People seem to have a lot of questions about the world where A Wizard’s Forge takes place, so I’ve been hitting this topic a lot lately. A few weeks ago, I traced Vic’s path through her world, and last week I wrote a post on AutumnWriting about Knownearth’s native inhabitants (humans are the aliens on that planet). Lots of additional details about Vic’s world can always be found on the Explore and FAQ pages of my website. But you may still wonder, what are some of the similarities and differences between the earth we know and Knownearth, Vic’s home.
Most of these details are mentioned, or at least hinted at, in A Wizard’s Forge, but in case readers missed them, here we go:
1. How are Earth and Knownearth alike?
Knownearth and our earth are pretty similar in atmosphere, climate, and ecology. I designed the planet this way because human survival in a marginal environment was not a story I was interested in telling. I wanted to write a revenge narrative involving a young woman, her tormentor, and a long-standing feud between her nemesis and her adoptive family, and I wanted to keep the focus there, without the distraction of a daily battle for food, water, or breathable air. Some readers have asked, why not make the ocean yellow or give the planet a couple of moons or something to make it seem “different” from earth? To live well, humans need lots of liquid potable water, an oxygen-rich atmosphere that doesn’t have a lot of toxic gases, and arable soil. Knownearth has these things in abundance, and life there has evolved along an evolutionary path similar to life on earth. Hence, the skies are blue (and so is the ocean, since large bodies of water reflect the color of the sky); most organisms get their energy through the Krebs Cycle, and plants use chlorophyll for respiration, and so tend to be green or blue or red, just like here on earth.
2. How does Knownearth differ from Earth?

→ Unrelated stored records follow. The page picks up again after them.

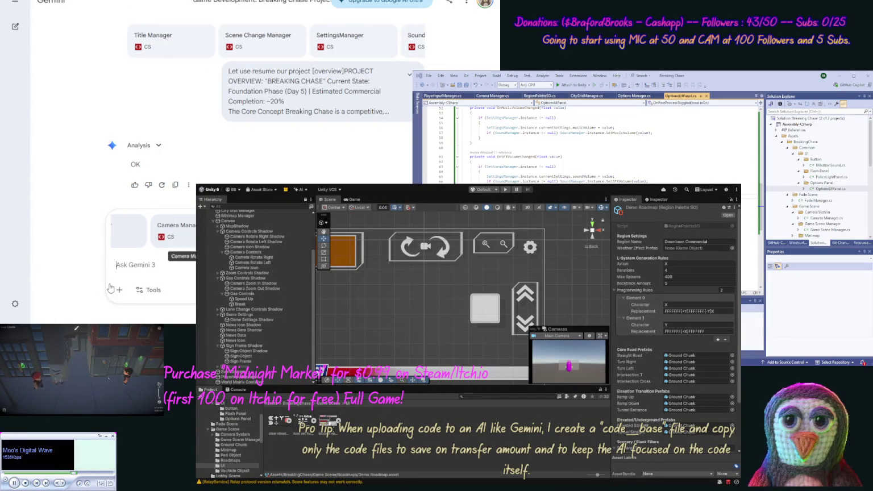
left_click(119, 290)
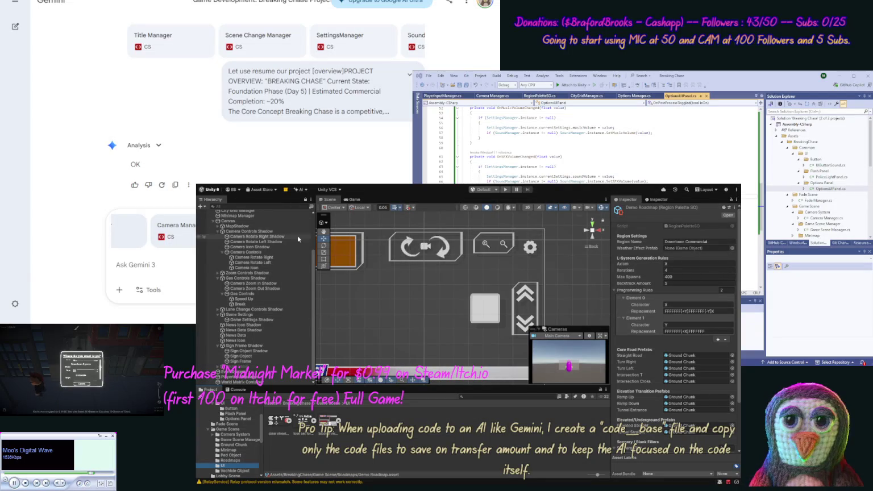
Step: Paste the Game Scene hierarchy JSON into the prompt, closed with [/scene] and followed by [scene]
scroll(294, 228, "up", 3)
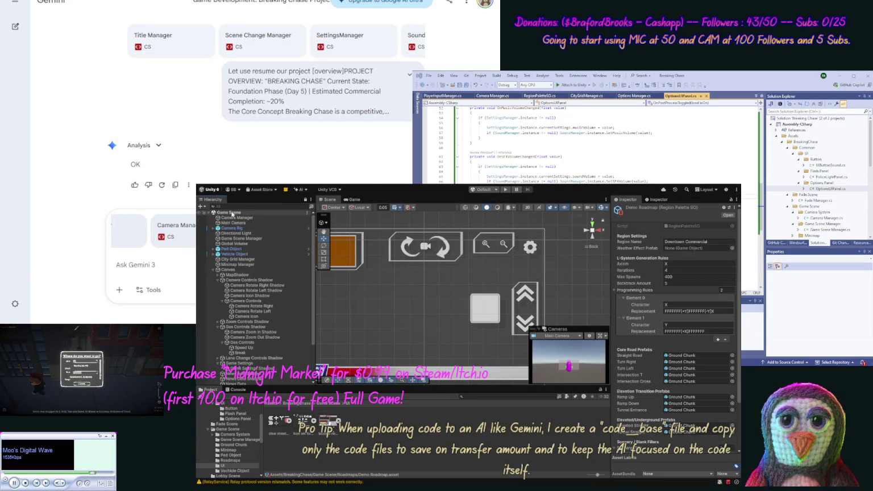
left_click(232, 215)
type("[scene]")
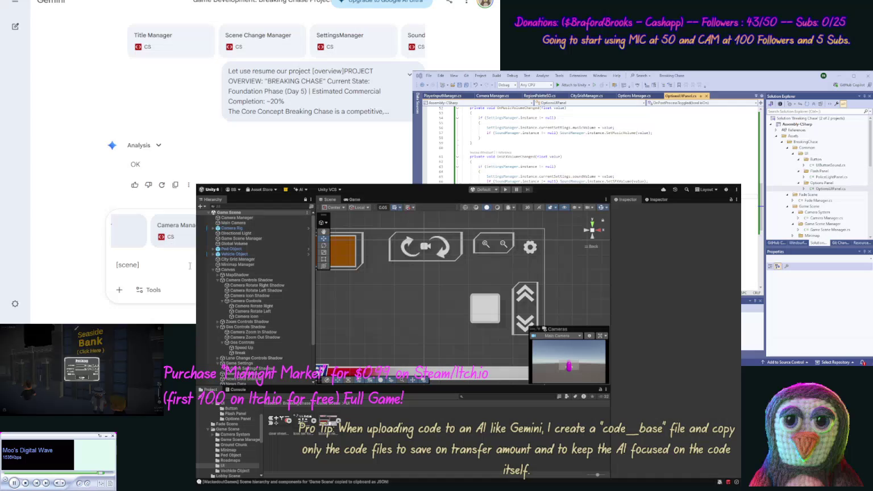
key("ctrl+v")
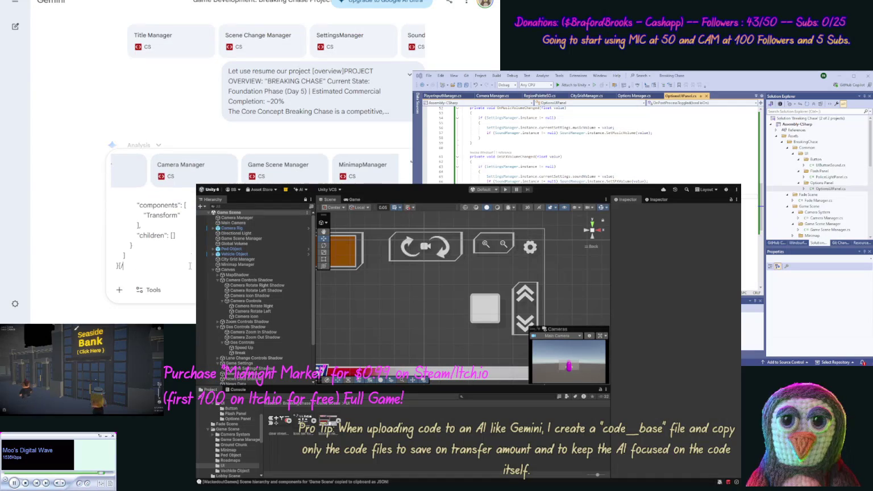
type("[/scene]")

There is no moon. The only notable night sky object is Elesendar, which looks like a very bright star but is the empty hulk of the spacecraft that brought human settlers to the planet three thousand years before the events depicted in A Wizard’s Forge. As noted in the book, Elesendar passes overhead two to three times per night.
The planet rotates in the opposite direction from earth. The book contains numerous references to Knownearth’s sun rising in the west or setting in the east.
The diurnal cycle is roughly 40 earth hours, which readers can deduce from Vic’s thoughts about how long she has for her night missions. The original settlers kept the earth hour as their main unit of time measurement, and redesigned their clocks to accommodate a 40-hour day. By the time A Wizard’s Forge takes place, the human circadian cycle has adapted to this long day, but readers may notice reference to “morning tea” and other meals beside breakfast, lunch, and dinner. The people of Knownearth can easily stay awake for 35 hours straight and sleep for 15, but they still like to eat every four or five hours.
Metal is relatively rare. Iron and copper are particularly uncommon, and a bronze belt-cum-dagger has totemic significance in the book’s plot.
There are no indigenous mammals, but there are reptilian and insectoid creatures on land, and fishlike creatures in the sea, so it’s as if Knownearth never left its equivalent of the Permian period. Humans call the aquatic animals fish and the indigenous flying reptiles birds, but humans brought all the feathered fowl as well as cats, cows, and horses with them. There were dogs too, but the entire canine population had died off long before A Wizard’s Forge takes place.
3. Is A Wizard’s Forge science fiction or is it fantasy?
I’d say it’s both (you might even call it science fantasy), but readers will need to decide this question for themselves. Hardcore scifi readers may miss the tech–faster than light (FTL) space travel is alluded to, but in the 3000 years that have passed since Vic’s ancestors were marooned on Knownearth, postindustrial technology has all but disappeared, at least among the humans. Thus, people live in a vaguely medieval society without electricity or, in Knownearth’s poorer regions, indoor plumbing.
Fantasy readers, on the other hand, may miss a magic system that is the highlight of the book. Nevertheless, the cerrenils, Latha’s sacred trees, appear to have magical characteristics, and the power Vic gains at the end of the book is similar to a Jedi’s or an Aes Sedai’s in some respects. She’ll learn all about the source of her power, and how it connects to Knownearth’s sentient plants, in the next book, A Wizard’s Sacrifice. But that book won’t be all fantasy either–scifi lovers will get more intel on Vic’s ancestors as well as a glimpse of the technological revolution Knownearth will undergo before the third book in the series (A Wizard’s Legacy) begins.